L’auteur, psychanalyste lui-même, rappelle que sa discipline n’a pas toujours été l’outil de reproduction de l’ordre social qu’elle est devenue, et défend une clinique attentive à la dimension sociale et politique des histoires personnelles. Prônant l’abandon du primat œdipien, l’auteur veut réveiller la dimension subversive de la pensée et de la pratique psychanalytique, incarnée notamment par des figures-clés des années 1950-1970 comme François Tosquelles, Jean Oury ou Fernand Deligny.
La possibilité pour le sujet de reprendre son destin en main, de “frayer des voies pour donner droit à son désir et sortir de sa minoration” : telle est la vraie promesse de la psychanalyse, qui a prouvé dans son histoire tourmentée qu’elle avait des ressources pour y parvenir. L’historien Michel de Certeau le rappelait déjà dansHistoire et psychanalyse entre science et fiction (Gallimard, 1987) : “Là où la psychanalyse ‘oublie’ sa propre historicité […], elle devient ou un mécanisme de pulsions, ou un dogmatisme du discours, ou une gnose de symboles.”

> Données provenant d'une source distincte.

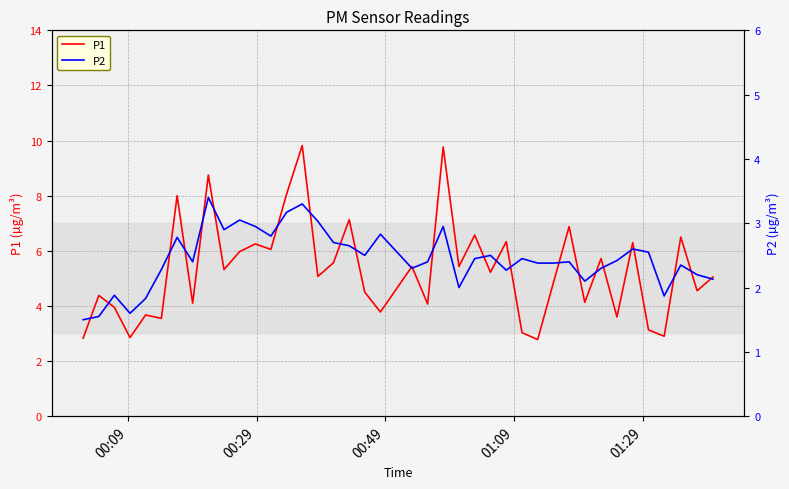

What is the value of the P2 point at the 10th from the left?

2.9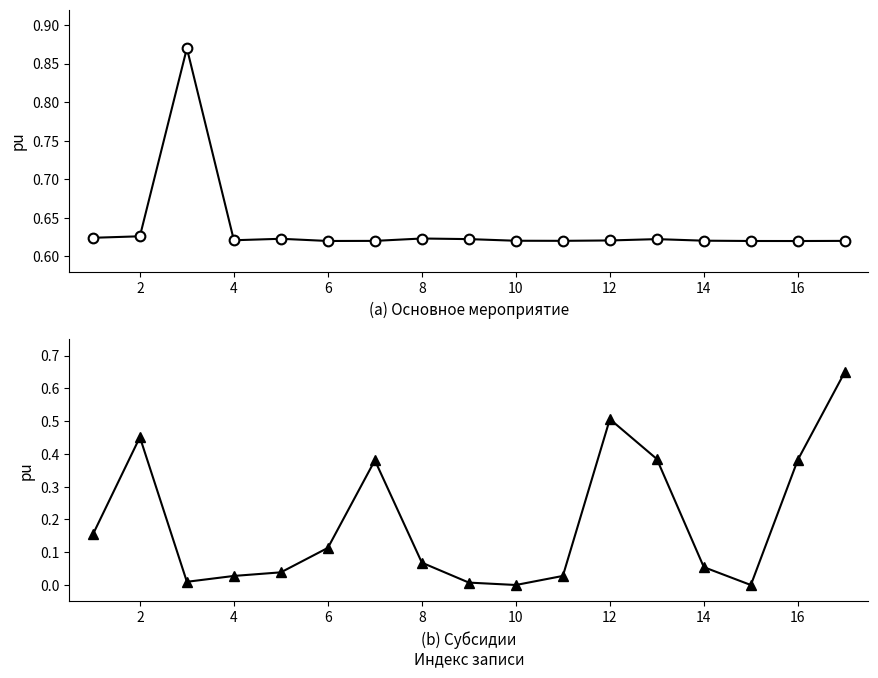

Is it true that Основное мероприятие 01 equals 0.2 at 0?

False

S’extraire, sans l’éradiquer totalement, du dogme freudien, en finir avec la figure obsédante du père, le complexe d’Œdipe à tout bout de champ, se méfier du rappel grandiloquent à l’ordre symbolique, de la différence des sexes et des normes sexuelles : la réinvention de la psychanalyse exige une série de décentrements permettant d’échapper aux éternelles menaces apocalyptiques (de type “ne pas transgresser, ou la civilisation n’y survivra pas”) que des psys font peser dès lors que le symbolique est touché. De fait, les femmes ont reçu le droit à la contraception, à l’IVG, au divorce, les homosexuel·les celui à sortir de l’illégalité, à se marier, à avoir des enfants ; à chaque étape, la société, qui devait s’effondrer, a bien tenu – et même progressé.
“Décalqué d’une formation socio-historique contingente, l’ordre symbolique a été frauduleusement présenté comme un universel, transhistorique – une sorte d’éternité anthropologique. C’était un mensonge. Un ordre symbolique est une construction politique […] qui consacre la domination de certains groupes sur d’autres”, précisent Lordon et Lucbert.
En dépit des controverses sur son histoire et ses héritages multiples, un consensus existe en tout cas autour du fait que la psychanalyse fut une vraie révolution intellectuelle, comme il s’en est peu produit dans l’histoire des idées. “Elle nous avait au moins appris à savoir qu’il y a de l’insu”, estiment Lordon et Lucbert. Que nous sommes tous·tes travaillé·es intérieurement par des forces qui nous échappent, dont il faut tenter de cerner l’étendue pour en maîtriser les effets. À l’heure où les pulsions fascisantes se libèrent à tout-va, où les violences prédatrices se multiplient, où la désorientation générale se diffuse, comment ne pas puiser chez Freud et tous·tes ses disciples des voies raisonnables, éclairantes et renouvelées pour se frayer un chemin ?
Pulsion de Frédéric Lordon et Sandra Lucbert (La Découverte), 600 p., 28 €. En librairie.
Le Scandale de la séduction – D’Œdipe à #MeToo d’Isabelle Alfandary (PUF), 224 p., 19 €. En librairie.
Sœurs – Pour une psychanalyse féministe de Patrice Maniglier et Silvia Lippi (Seuil/“La Couleur des idées”), 352 p., 23,50 €. En librairie.
L’Inconscient – Deux ou trois choses que l’on entend de lui de Laurie Laufer (Les Liens qui Libèrent/France Inter), 256 p., 18 €. En librairie.
L’Héritage politique de la psychanalyse de Florent Gabarron-Garcia (Amsterdam/“Poches”), 416 p., 13 €. En librairie le 14 février.